Bandsaw can be used to create distributed python scripts, that define workflows in heterogeneous environments and with conflicting dependencies. It is especially meant for building complex machine learning processes, that use different machine learning frameworks like tensorflow or pytorch in a single workflow, or need to run on multiple different computation platforms, e.g. in different regions due to data restrictions.

How it works

This works by decorating python functions with the bandsaw @task decorator:

import bandsaw

...

@bandsaw.task
def my_function(x):
    return x

This decorator gives bandsaw the opportunity to run additional code before and after the code within my_function(x) is executed. This additional code is defined in classes that fulfill the Advice protocol.

When this decorated function is called, bandsaw intercepts the call first and runs the before() methods of the configured Advices. Then the wrapped function is computed and afterwards each advice's after() method is called.

Diagram of an advised task

All callback functions receive a Session object as single argument, which is used for continuing the execution by calling its proceed() method. Advices have the possibility to conclude() this early by providing a Result on their own. This shortcuts the computation and can be used for caching results. Additionally, the session can be serialized and transferred to other python processes even on other machines using its save(stream) and restore(stream) methods.
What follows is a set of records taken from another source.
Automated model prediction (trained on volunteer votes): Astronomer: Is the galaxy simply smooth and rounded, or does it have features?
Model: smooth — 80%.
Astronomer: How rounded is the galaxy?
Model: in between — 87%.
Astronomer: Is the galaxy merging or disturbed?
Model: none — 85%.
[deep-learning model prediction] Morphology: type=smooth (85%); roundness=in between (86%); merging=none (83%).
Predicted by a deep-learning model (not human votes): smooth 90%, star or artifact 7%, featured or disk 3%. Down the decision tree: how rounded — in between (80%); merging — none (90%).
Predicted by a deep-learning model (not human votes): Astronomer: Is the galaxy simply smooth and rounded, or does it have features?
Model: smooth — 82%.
A full explanation of this can be found in the latest user guide.

Develop

Bandsaw uses tox to build and test the library. Tox runs all tests on different python versions, can generate the documentation and run linters and style checks to improve the code quality. In order to install all the necessary python modules, please run:

pip install tox

Afterwards the tests can be run by just calling

tox

from the project directory. For this to work, you need to have multiple python interpreters installed. If you don't want to run the tests on all supported platforms just edit the tox.ini file and set

envlist = py36,py37,py38

to contain only the python version you want to use. Another option is to run tox with the additional command line argument '--skip_missing_interpreters' which skips python versions that aren't installed.

Documentation

The latest version of the documentation can always be found under https://docs.kant.ai/bandsaw/latest. The documentation is written in Markdown and is located in the docs directory of the project. It can be built into static HTML by using MkDocs. In order to manually generate the documentation we can use tox to build the HTML pages from our markdown.

tox -e docs

Release

Releasing a new package version

Releasing new versions of bandsaw is done using flit.

pip install flit

In order to be able to publish a new release, you need an account with PyPI or their respective test environment.
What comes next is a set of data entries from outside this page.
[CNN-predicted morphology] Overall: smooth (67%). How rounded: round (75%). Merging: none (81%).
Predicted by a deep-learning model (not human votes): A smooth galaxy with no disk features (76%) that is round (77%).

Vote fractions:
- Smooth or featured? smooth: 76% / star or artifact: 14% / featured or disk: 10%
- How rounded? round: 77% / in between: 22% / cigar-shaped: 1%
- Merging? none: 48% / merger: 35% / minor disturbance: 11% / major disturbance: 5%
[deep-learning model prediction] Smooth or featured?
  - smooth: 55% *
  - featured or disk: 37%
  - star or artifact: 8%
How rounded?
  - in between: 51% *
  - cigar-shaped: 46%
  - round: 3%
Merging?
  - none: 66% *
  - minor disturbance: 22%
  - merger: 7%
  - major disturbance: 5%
Add those accounts into your ~.pypirc:

[distutils]
index-servers =
  pypi
  pypitest

[pypi]
username: <my-user> 

[pypitest]
repository: https://test.pypi.org/legacy/
username: <my-test-user>

Publishing a new release to test

flit publish --repository pypitest

Releasing a new version of the documentation

The package uses mike to manage multiple versions of the documentation. The already generated documentation is kept in the docs-deployment branch and will be automatically deployed, if the branch is pushed to the repository.

In order to build a new version of the documentation, we need to use the corresponding tox environment:

VERSION_TAG='<my-version>' tox -e docs-release

The VERSION_TAG environment variable should be set to the new version in format '.'. This will build the documentation and add it as new commits to the docs-deployment branch.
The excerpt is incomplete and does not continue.